*Work order 1*.
In the text on will challenges below, rewrite the paragraph beginning "Stuart Downey, partner" in a shorter form that keeps its main facts.

*Text*.
##########
She adds that the number of will challenges to reach the High Court of England and Wales increased by 13% to 1,217 in 2025.
But Cornford warns that this may only have been the tip of the iceberg. “These figures tell only part of the story, as the majority of disputes are resolved informally, including through alternative dispute resolution methods such as mediation.”
Stuart Downey, partner in the will, trust and estate dispute team at TWM Solicitors, says the increase is largely being driven by the combination of increased property prices and changing family dynamics.
He points out that: “In many parts of the UK, even relatively modest estates can now be worth between £500,000 and £1 million simply because they include a family home. As the value of estates rises, so too does the potential for disputes between family members.
“Increasingly, people factor expected inheritances into their long-term financial planning. When the reality falls short of expectations, it can quickly lead to disagreements and legal challenges.”
##########
*Data for this task*.
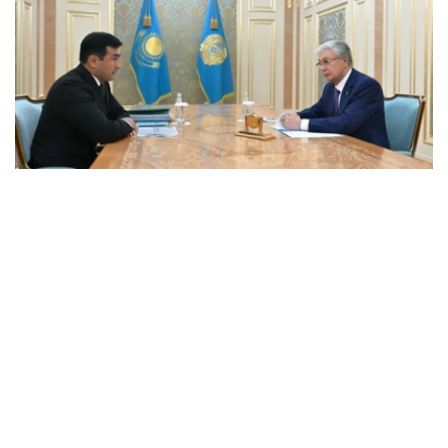
Фото: Ақорда
会谈中，总统听取了工作任务落实进展，以及集团发展规划
报告。
卡拉霍伊辛表示，公司投资和贷款组合预计将达到14.3万亿
坚戈，并增至16.5万亿坚戈，年净利润将超过4000亿坚
戈。
根据 2025 年的统计结果，在控股公司的支持下，共有77.5
万个家庭（包括1.16万个等候名单上的家庭）获得了住房。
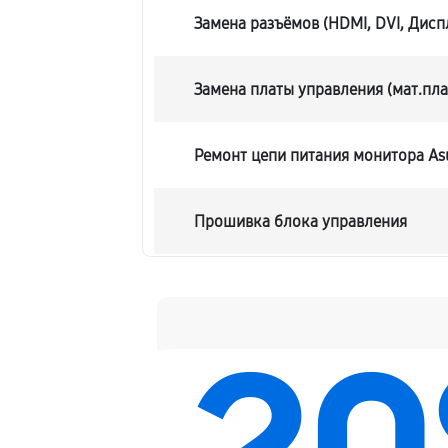
Замена разъёмов (HDMI, DVI, Дисп
Замена платы управления (мат.пла
Ремонт цепи питания монитора As
Прошивка блока управления
Замена лампы подсветки
Ремонт блока управления
Замена блока питания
##########
*Work order 2*.
Format the lines of the listing from the one containing "Замена разъёмов (HDMI, DVI, Дисп" through the end of the listing, inclusive, as a JSON list of strings with one string per line and no blank lines.

*Final answer 1*.
Stuart Downey, a partner in TWM Solicitors' will, trust and estate dispute team, attributes the rise mainly to higher property prices combined with changing family dynamics.

*Final answer 2*.
[
  "Замена разъёмов (HDMI, DVI, Дисп",
  "Замена платы управления (мат.пла",
  "Ремонт цепи питания монитора As",
  "Прошивка блока управления",
  "Замена лампы подсветки",
  "Ремонт блока управления",
  "Замена блока питания"
]